In South Africa, ANC deputy president Jacob Zuma will fail in his bid to succeed President Thabo Mbeki as leader of the ruling-ANC and president of the country. Current South African deputy president Phumzile Mlambo-Ngcuka, Mbeki's protege and the person he very much want to have as his successor, is unlikely to benefit from a Zuma stumble.

Unless Zuma voluntary withdraws from the presidential succession race, and steps aside for Mlambo-Ngcuka, Mbeki and the ANC's women lobby's dream of installing Africa's oldest liberation movement's first woman as head will be postponed. Mlambo-Ngcuka is currently overshadowed by the Zuma campaign, as well as her own political frailties. Instead, the man former President Nelson Mandela thought would be the best candidate to step into his shoes, Cyril Ramaphosa, is likely make a comeback. Tokyo Sexwale, Mbeki's former rival will also be back in the reckoning. However, it is likely that the two -- and their supporters -- will be forced to strike a deal between who should run as presidential candidate for the party's centrist wing. If this is the case, Ramaphosa is likely to win. If the presidential contest turns even messier, finance minister Trevor Manuel is likely to come from the sidelines as a neutral candidate -- with support across factional, racial and ideological lines.

Cape Town Mayor Helen Zille is likely to win the leadership of the main opposition party, the predominantly white Democratic Alliance following the retirement of its leader Tony Leon.
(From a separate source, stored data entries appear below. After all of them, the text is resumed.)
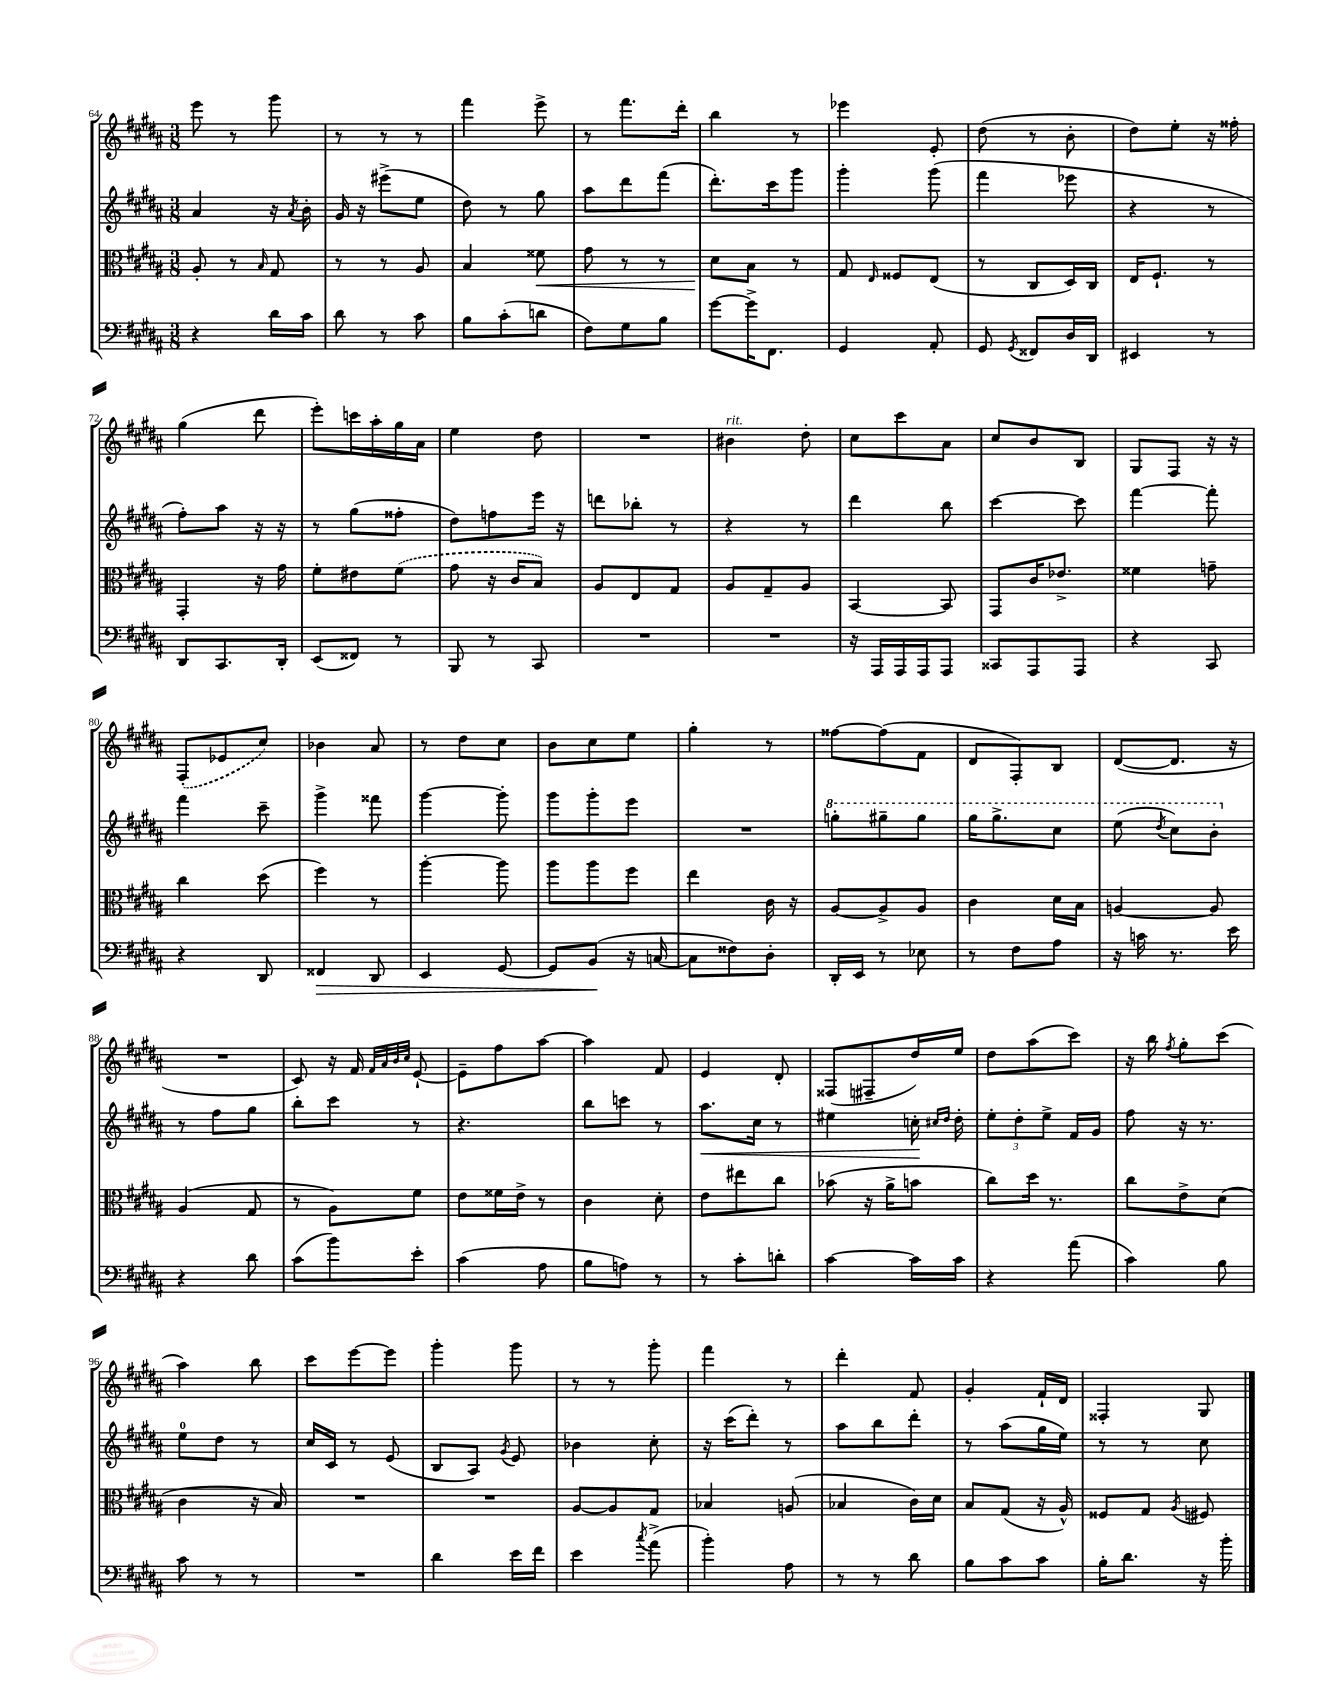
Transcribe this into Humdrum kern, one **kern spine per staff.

**kern	**kern	**kern	**kern
*staff4	*staff3	*staff2	*staff1
*clefF4	*clefC3	*clefG2	*clefG2
*k[f#c#g#d#a#]	*k[f#c#g#d#a#]	*k[f#c#g#d#a#]	*k[f#c#g#d#a#]
*M3/8	*M3/8	*M3/8	*M3/8
4r	8A#'	4a#	8eee
.	8r	.	8r
.	16qqB	.	.
16d#	8G#	16r	8ggg#
.	.	8qa#	.
16c#	.	16b'	.
=	=	=	=
8d#	8r	16g#	8r
.	.	16r	.
8r	8r	(8eee#^	8r
8c#	8A#	8ee	8r
=	=	=	=
8B	4B	8dd#)	4fff#
(8c#'	.	8r	.
8d	8f##	8gg#	8eee^
=	=	=	=
8F#)	8g#	8aa#	8r
8G#	8r	8ddd#	8.fff#
8B	8r	(8fff#	.
.	.	.	16ddd#'
=	=	=	=
[8g#	8d#	8.ddd#')	4bb
16g#^]	8B	.	.
8.FF#	.	16ccc#	.
.	8r	8ggg#	8r
=	=	=	=
4GG#	8G#	4ggg#'	4eee-
.	16qqE	.	.
.	8F##	.	.
8AA#'	(8E	(8ggg#	8e'
=	=	=	=
8GG#	8r	4fff#	(8dd#
8qGG#	.	.	.
8FF##	8C#	.	8r
16D#	16D#)	8eee-	8b'
16DD#	16C#	.	.
=	=	=	=
4EE#	16E	4r	8dd#)
.	8.F#`	.	.
.	.	.	8ee'
8r	8r	8r	16r
.	.	.	16ff##'
=	=	=	=
8DD#	4GG#'	8ff#')	(4gg#
8.CC#	.	8aa#	.
.	16r	16r	8ddd#
16DD#'	16g#	16r	.
=	=	=	=
(8EE	8f#'	8r	8eee')
8FF##)	8e#	(8gg#	16ccc
.	.	.	16aa#'
8r	(8f#	8ff##'	16gg#
.	.	.	16a#
=	=	=	=
8BBB	8g#	8dd#)	4ee
8r	16r	8ff	.
.	16c#	.	.
8CC#	8B)	16eee	8dd#
.	.	16r	.
=	=	=	=
4.r	8A#	8ddd	4.r
.	8E	8bb-'	.
.	8G#	8r	.
=	=	=	=
4.r	8A#	4r	4b#
.	8G#~	.	.
.	8A#	8r	8dd#'
=	=	=	=
16r	[4BB	4ddd#	8cc#
16AAA#	.	.	.
16AAA#	.	.	8ccc#
16AAA#	.	.	.
8AAA#	8BB]	8bb	8a#
=	=	=	=
8CC##	8GG#	[4ccc#	8cc#
8AAA#	16c#	.	8b
.	8.e-^	.	.
8AAA#	.	8ccc#]	8B
=	=	=	=
4r	4f##	[4fff#	8G#
.	.	.	8F#
8CC#	8g~	8fff#']	16r
.	.	.	16r
=	=	=	=
4r	4cc#	4fff#	(8F#'
.	.	.	8e-
8DD#	(8dd#	8ccc#~	8cc#)
=	=	=	=
4FF##	4ff#)	4ggg#^	4b-
8DD#	8r	8fff##	8a#
=	=	=	=
4EE	[4aa#'	[4ggg#	8r
.	.	.	8dd#
[8GG#	8aa#]	8ggg#']	8cc#
=	=	=	=
8GG#]	8aa#	8ggg#	8b
(8BB	8aa#	8ggg#'	8cc#
16r	8ff#	8eee	8ee
[16C	.	.	.
=	=	=	=
8C]	4ee	4.r	4gg#'
8F##)	.	.	.
8D#'	16c#	.	8r
.	16r	.	.
=	=	=	=
16DD#'	[8A#	8ggg'	[8ff##
16EE	.	.	.
8r	8A#^]	8ggg#~	(8ff##]
8E-	8A#	8ggg#	8f#
=	=	=	=
8r	4c#	16ggg#	8d#
.	.	8.ggg#^	.
8F#	.	.	8F#')
8A#	16d#	8ccc#	8B
.	16B	.	.
=	=	=	=
16r	[4A	(8eee	([8d#
16c	.	.	.
.	.	8qddd#	.
8.r	.	8ccc#)	8.d#]
.	8A]	8bb'	.
16e	.	.	16r
=	=	=	=
4r	(4A#	8r	4.r
.	.	8ff#	.
8d#	8G#	8gg#	.
=	=	=	=
(8c#	8r	8bb'	8c#)
8b)	8A#)	8ccc#	16r
.	.	.	16f#
.	.	.	32qqf#
.	.	.	32qqa#
.	.	.	32qqb
.	.	.	32qqcc#
8e'	8f#	8r	[8e`
=	=	=	=
(4c#	8e	4.r	8e~]
.	16f##	.	8ff#
.	16e^	.	.
8A#	8r	.	[8aa#
=	=	=	=
8B	4c#	8bb	4aa#]
8A)	.	8ccc	.
8r	8d#'	8r	8f#
=	=	=	=
8r	8e	8.aa#	4e
8c#'	8ee#	.	.
.	.	16cc#	.
8d'	8cc#	8r	8d#'
=	=	=	=
[4c#	(8b-	4ee#	(8F##
.	16r	.	8F#~
.	16a#^	.	.
16c#]	8b	16cc'	16dd#)
.	.	16qqcc#	.
.	.	16qqdd#	.
16c#	.	16dd#'	16ee
=	=	=	=
4r	8cc#)	12ee'	8dd#
.	.	12dd#'	.
.	16dd#	.	(8aa#
.	.	12ee^	.
.	8.r	.	.
(8a#	.	16f#	8ccc#)
.	.	16g#	.
=	=	=	=
4c#)	8cc#	8ff#	16r
.	.	.	16bb
.	.	.	8qff#
.	8e^	16r	8gg#'
.	.	8.r	.
8B	(8d#	.	(8ccc#
=	=	=	=
8c#	4c#	8ee	4aa#)
8r	.	8dd#	.
8r	16r	8r	8bb
.	16B)	.	.
=	=	=	=
4.r	4.r	16cc#	8ccc#
.	.	16c#	.
.	.	8r	[8eee
.	.	(8e	8eee]
=	=	=	=
4d#	4.r	8B	4ggg#'
.	.	8A#)	.
.	.	8qg#	.
16e	.	8e	8ggg#
16f#	.	.	.
=	=	=	=
4e	[8A#	4b-	8r
.	8A#]	.	8r
8qcc#	.	.	.
(8a#^	8G#	8cc#'	8ggg#'
=	=	=	=
4b')	4B-	16r	4fff#
.	.	(16ccc#	.
.	.	8ddd#')	.
8A#	(8A	8r	8r
=	=	=	=
8r	4B-	8aa#	4ddd#'
8r	.	8bb	.
8d#	16c#)	8ddd#'	8f#
.	16d#	.	.
=	=	=	=
8B	8B	8r	4g#'
8c#	(8G#	(8aa#	.
8c#	16r	16gg#	16f#`
.	16A#^^)	16ee)	16d#
=	=	=	=
16B'	8F##	8r	4F##'
8.d#	.	.	.
.	8G#	8r	.
.	8qA#	.	.
16r	8F#	8cc#	8G#
16b'	.	.	.
==	==	==	==
*-	*-	*-	*-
The veteran leader of South Africa's other large, but predominatly black opposition party, the Inkatha Freedom Party, is likely to finally bow out. However, potential successors are thin on the ground. Following the departure of the IFP's former national chairperson Jiba Jiyane to form a new party, the only likely candidate that could enter the fray would be Musa Zondi. The energy that will be unleashed following the departure of Buthelezi might be so destructive it could tear the party apart - and lead to its breakdown.


Another former pan-African statesman, the former Commonwealth Secretary-General Chief Emeka Anyaoku, could also make a return to local politics. In December,a 'weak' candidate, Umaru Yar' Adua, Governor of the northern Katsina state, got the nomination from Nigeria's ruling People's Democratic Party as its candidate for the April 2007 presidential election. Now, even General Ibrahim Badamasi Babangida, the former military dictator better known as "IBB" who ruled Nigeria and who called himself "the evil genius", is fancying his chances, to succeed Olusegun Obasanjo who steps down this year. In such a weak field, Anyaoku appears like a political giant.